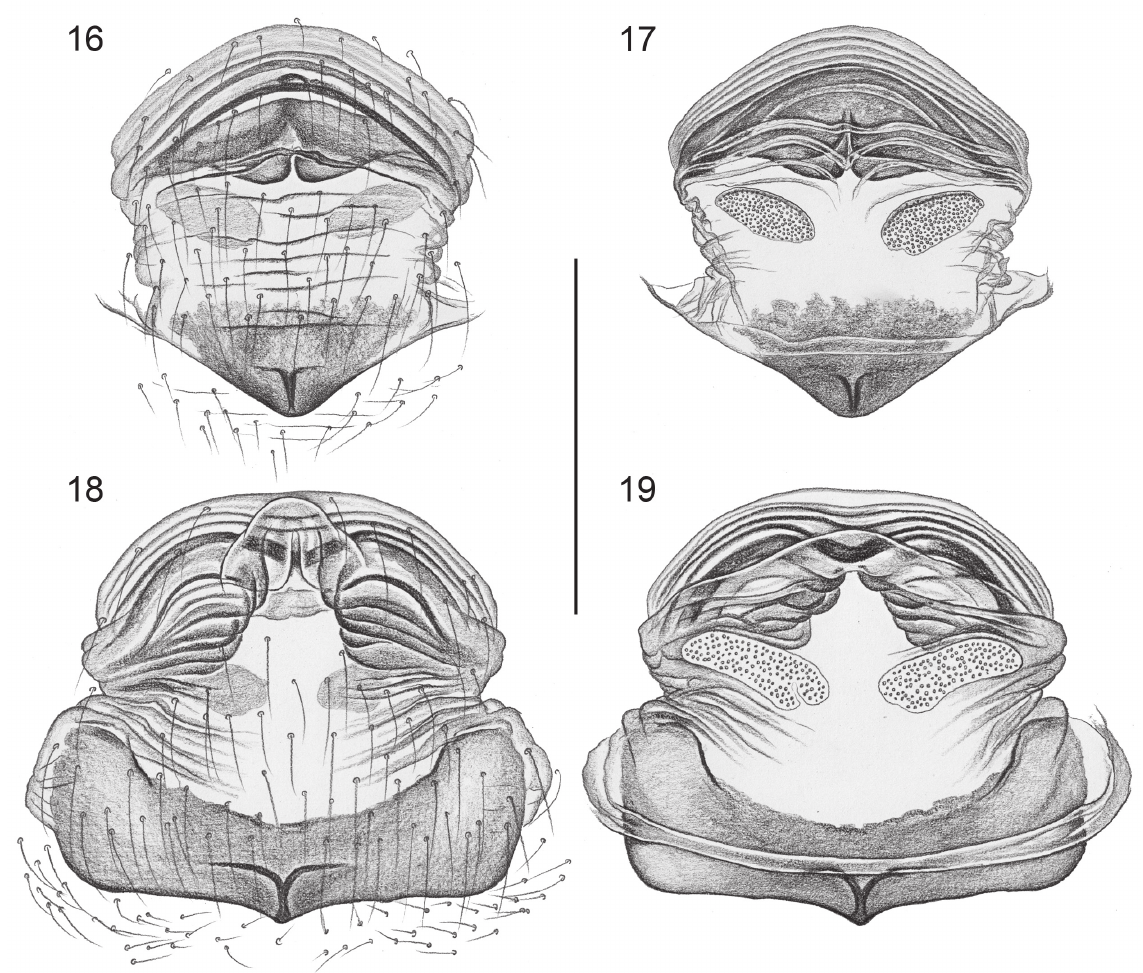
Figs 16–19. Aetana ocampoi Huber, sp. nov. Cleared female genitalia of morph A (16–17) and morph B (18–19), in ventral (left) and dorsal (right) views. Scale line: 0.5 mm (all at same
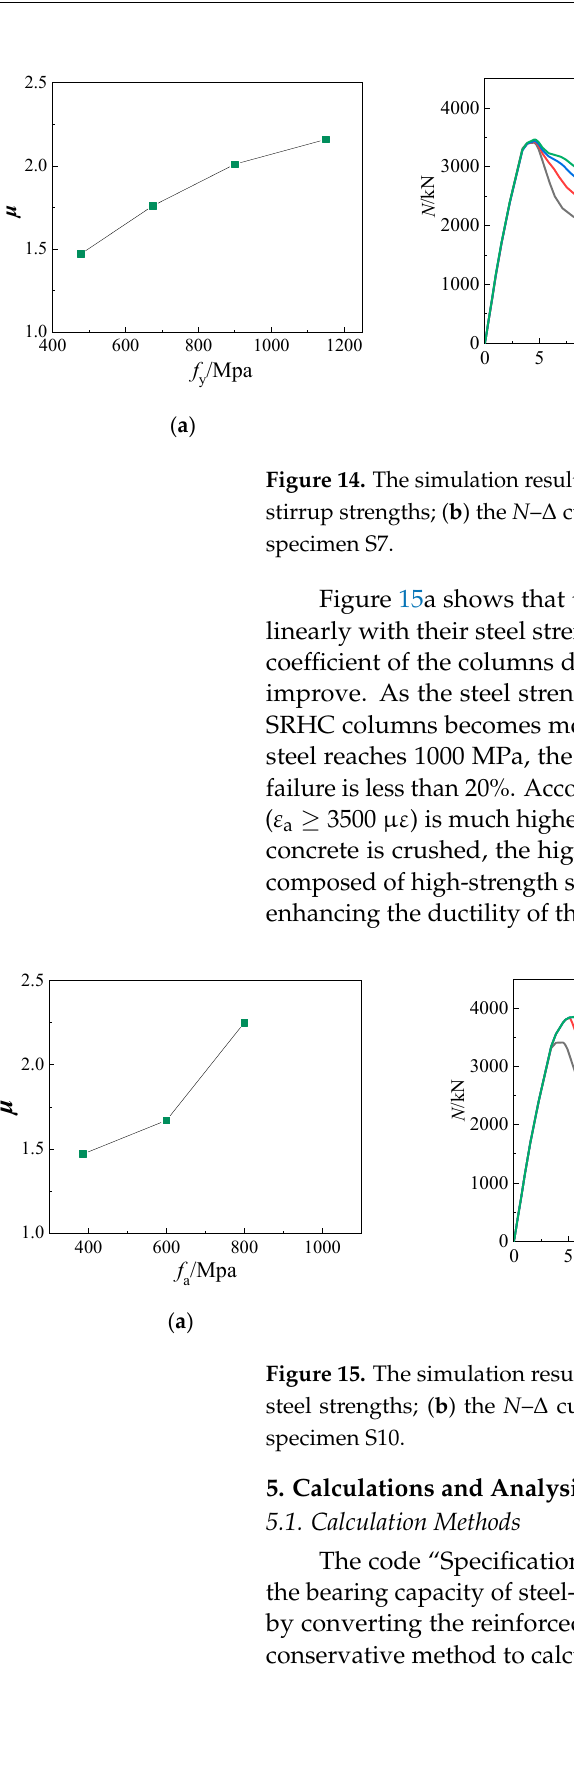
© Figure 13. The simulation results at different stirrup spacings: ( a ) the ductility coefficient at different stirrup spacings; ( b ) the N – Δ curves at various stirrup spacings; ( c ) the rebar stress nephogram of specimen S3. Table 7 and Figure 14a demonstrate that increasing the strength of the stirrups can enhance the ductility coefficient of the SRHC columns, albeit limitedly. Moreover, with an increase in the stirrup strength, the increase in the ductility coefficient of the SRHC columns shows a decreasing trend. Raising the stirrup strength from 477 MPa to 675, 900,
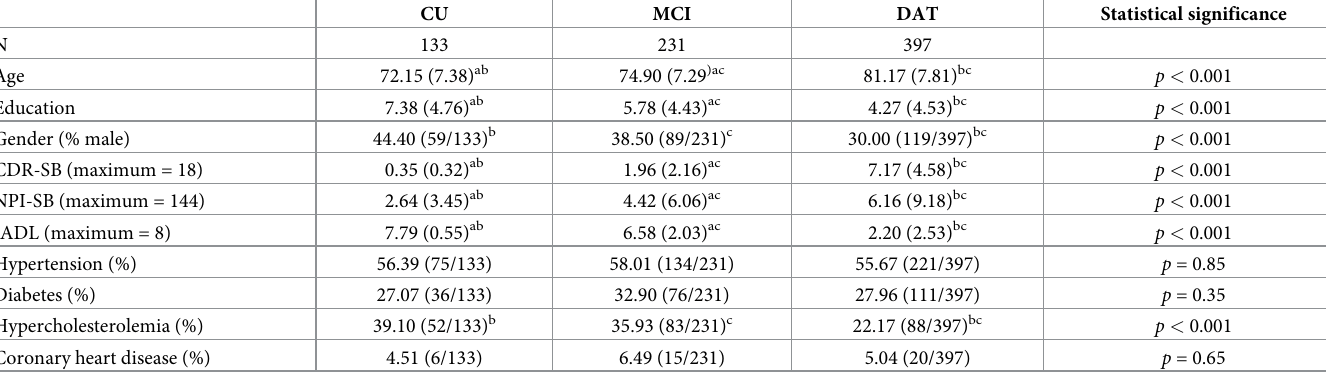
Table 1. Demographic and clinical characteristics across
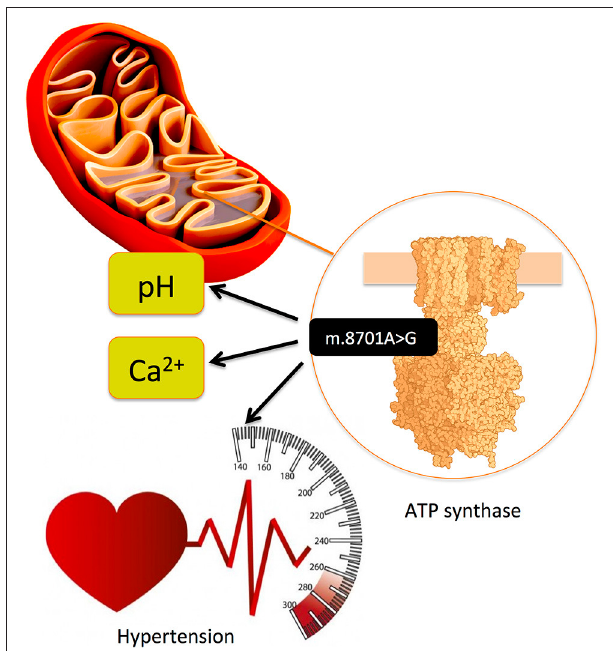
FIGURE 9 | Mitochondrial variant m.8701A > G is located in MT-ATP6 (ATP synthase/complex V F0 subunit 6) gene, which is part of the ATP synthase enzyme, responsible for the final step of oxidative phosphorylation and has been associated with hypertension. ( 44) On the functional level, using transmitochondrial hybrid cells (cybrids), it has been shown that it alters mitochondrial matrix pH and intracellular calcium dynamics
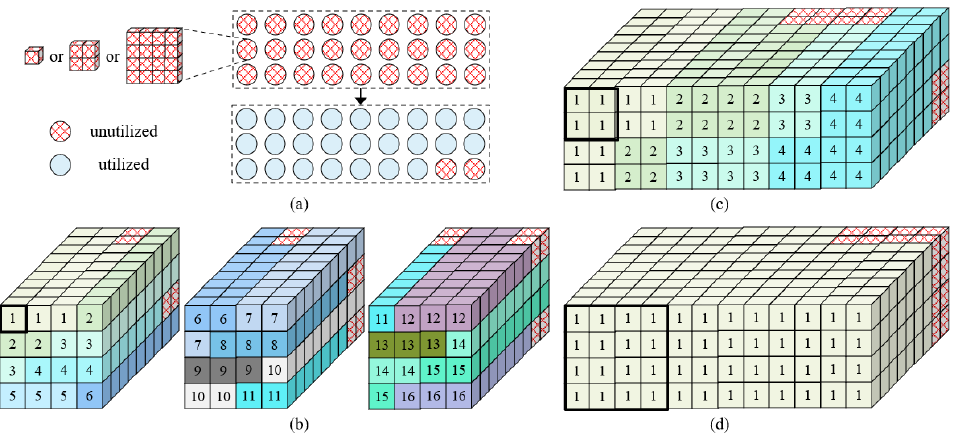
Figure 9. Data-mapping for 5 × 5 convolution. ( a ) Utilization analysis. ( b ) Case for 4-bit, 3 macros compute 16 convolutions with utilization 92.6%. ( c ) Case for 8-bit, 3 macros compute 4 convolutions with utilization 92.6%. ( d ) Case for 16-bit, 3 macros compute 1 convolution with utilization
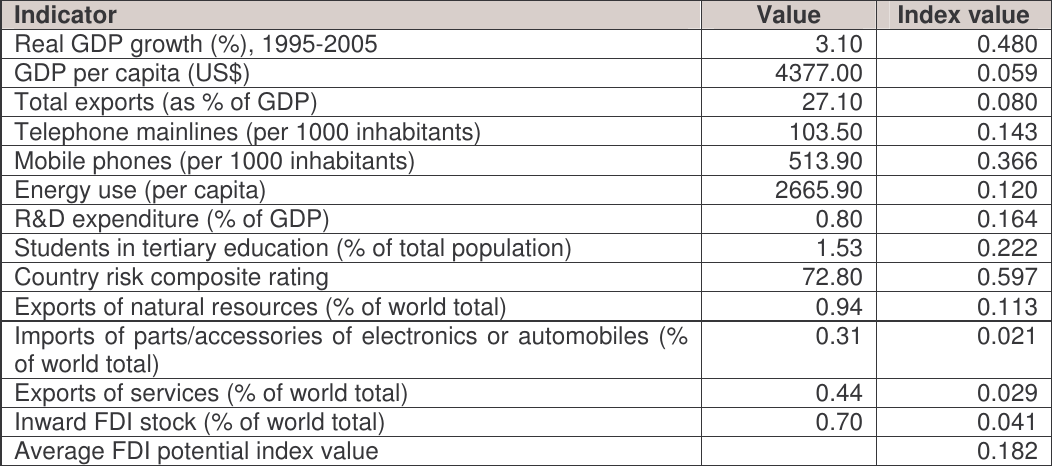
Table 1: UNCTAD FDI potential index for South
───
**Exercise objective:** Write every record out again exactly as written. Pictures don't belong in the copy.

**Output:**
Figs 16–19. Aetana ocampoi Huber, sp. nov. Cleared female genitalia of morph A (16–17) and morph B (18–19), in ventral (left) and dorsal (right) views. Scale line: 0.5 mm (all at same
© Figure 13. The simulation results at different stirrup spacings: ( a ) the ductility coefficient at different stirrup spacings; ( b ) the N – Δ curves at various stirrup spacings; ( c ) the rebar stress nephogram of specimen S3. Table 7 and Figure 14a demonstrate that increasing the strength of the stirrups can enhance the ductility coefficient of the SRHC columns, albeit limitedly. Moreover, with an increase in the stirrup strength, the increase in the ductility coefficient of the SRHC columns shows a decreasing trend. Raising the stirrup strength from 477 MPa to 675, 900,
Table 1. Demographic and clinical characteristics across
FIGURE 9 | Mitochondrial variant m.8701A > G is located in MT-ATP6 (ATP synthase/complex V F0 subunit 6) gene, which is part of the ATP synthase enzyme, responsible for the final step of oxidative phosphorylation and has been associated with hypertension. ( 44) On the functional level, using transmitochondrial hybrid cells (cybrids), it has been shown that it alters mitochondrial matrix pH and intracellular calcium dynamics
Figure 9. Data-mapping for 5 × 5 convolution. ( a ) Utilization analysis. ( b ) Case for 4-bit, 3 macros compute 16 convolutions with utilization 92.6%. ( c ) Case for 8-bit, 3 macros compute 4 convolutions with utilization 92.6%. ( d ) Case for 16-bit, 3 macros compute 1 convolution with utilization
Table 1: UNCTAD FDI potential index for South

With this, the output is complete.